Jack Cole left his mark, unrecognized by today’s public. In this he is like many others, among them Robert Alton, the reigning Broadway choreographer of the thirties and forties, whose work in the original Pal Joey should be celebrated along with that of Balanchine and de Mille for having helped to bring innovation to musical productions. Cole ended his career teaching at U.C.L.A. He died in 1974 in California.
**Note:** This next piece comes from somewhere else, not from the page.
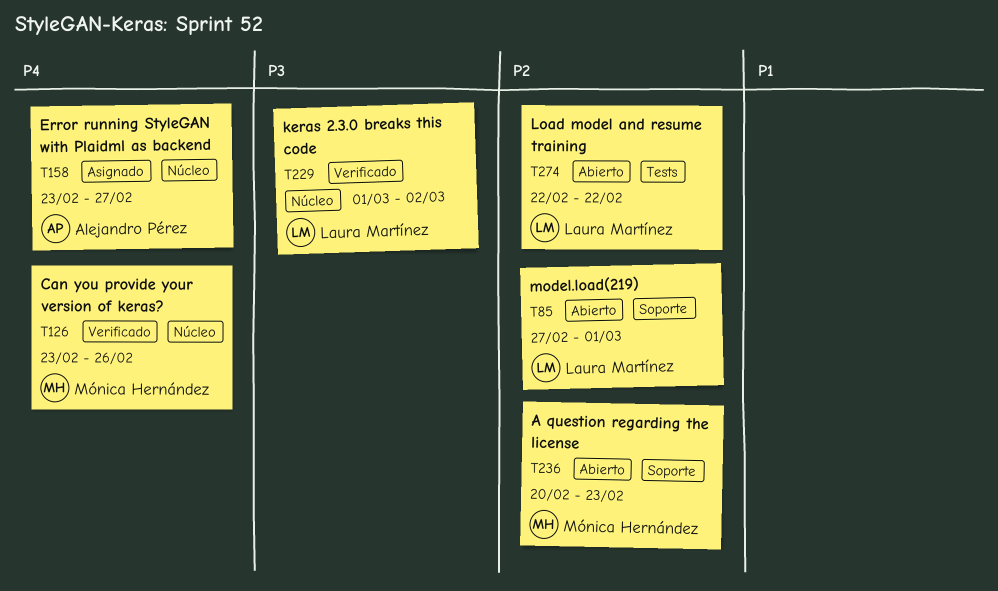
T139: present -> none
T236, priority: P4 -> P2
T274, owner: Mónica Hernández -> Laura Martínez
Lamentably, Glenn Loney’s book is maudlin, movie-magazinish, exasperating in structure, and whining in tone. It is overweighted with gossip, and the writing about dance itself is cosmetic; the author seems more excited by Cole’s bizarre appearance and erratic behavior (punching Gwen Verdon, etc.). To bolster the premise of his title, Loney falls back on unnamed gossip columnists and includes tributes from Hollywood stars, talents not so admired by Cole himself. The dancer-disciples, quoted repeatedly, are touchingly devoted to Cole, but in trying to get him due recognition they occasionally stumble into belittling others, and some of their opinions are an embarrassment to his memory. Cole’s stature needs no such pettiness.

At times, Loney lets Cole speak for himself, and the quality of perception clearly shifts upward. Actually, the book is more revelatory about Cole if one has the patience to read between the lines. There is a story that could have been moving, and it is disappointing that Loney, with all the materials available to him, missed it.

I hardly knew Cole personally; ours was a handshake acquaintance. But I do know some of his dancers mentioned in the book. Their attitude after reading it—or at least the parts previously published—is: Well, poorly done, but some book is better than none. I wonder. Perhaps Cole himself would have said, as at an audition of dancers, “Thank you. Sorry. Next!”